The first is a long-standing issue: there are limits to how much can be achieved through only central bank policy action. The government’s new economic theology has come to lean on RBI a bit too heavily for delivering all the goods, including economic growth.
Unfortunately, RBI’s repeated rate cuts and liquidity injections have set in motion a law of diminishing returns. Das is aware of this and even spoke about it in a public speech: “Monetary policy, however, has its own limits. Structural reforms and fiscal measures may have to be continued and further activated to provide a durable push to demand and boost growth.”
There’s a second fault line: markets are clearly expecting the central bank to take direct action, to keep the monetary policy framework based on indirect instruments in abeyance.

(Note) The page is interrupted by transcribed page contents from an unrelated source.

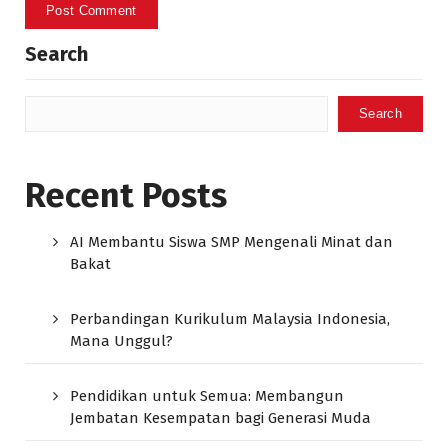
Search
Search
Recent Posts
AI Membantu Siswa SMP Mengenali Minat dan
Bakat
Perbandingan Kurikulum Malaysia Indonesia,
Mana Unggul?
Pendidikan untuk Semua: Membangun
Jembatan Kesempatan bagi Generasi Muda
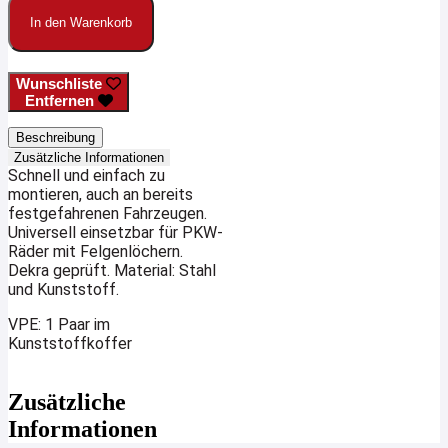
für
In den Warenkorb
PKW
Menge
Wunschliste
Entfernen
Beschreibung
Zusätzliche Informationen
Schnell und einfach zu
montieren, auch an bereits
festgefahrenen Fahrzeugen.
Universell einsetzbar für PKW-
Räder mit Felgenlöchern.
Dekra geprüft. Material:
Stahl
und Kunststoff.
VPE: 1 Paar im
Kunststoffkoffer
Zusätzliche
Informationen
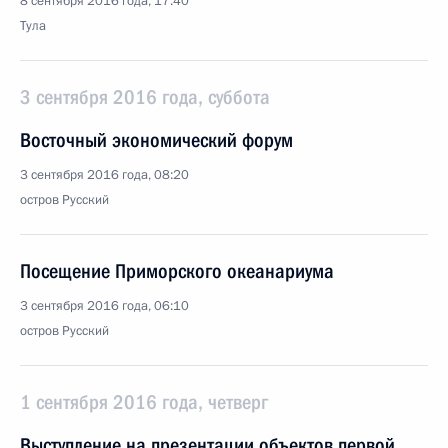
8 сентября 2016 года, 17:40
Тула
3 сентября 2016 года, суббота
Восточный экономический форум
3 сентября 2016 года, 08:20
остров Русский
Посещение Приморского океанариума
3 сентября 2016 года, 06:10
остров Русский
1 сентября 2016 года, четверг
Выступление на презентации объектов первой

The market’s expecting a back-stop of sorts, a safety net that will catch falling repayments. In short, it wants RBI to guarantee all repayments for the moment. This also emerged in a recent Mint survey of chief finance officers of leading companies, bank treasury heads and economists.
This is also pushing Das to look at other options that do not involve the MPC. The central bank has so far managed to make some of the changes—such as, reducing reverse repo rate to 3.75% on 17 April to dissuade banks from dumping excess cash with RBI—without going through the MPC but also without breaching the RBI Act.
With covid tightening its deadly grip on India and markets getting restless for some quick and effective policy action, it needs to be seen whether RBI starts taking interest rate decisions outside the monetary policy framework with greater frequency. At the moment, though, it seems the central bank is still waiting to follow the government’s lead. But with India’s fiscal package delayed inordinately, when compared with other countries, RBI’s over-wrought monetary framework seems to be fraying at the edges.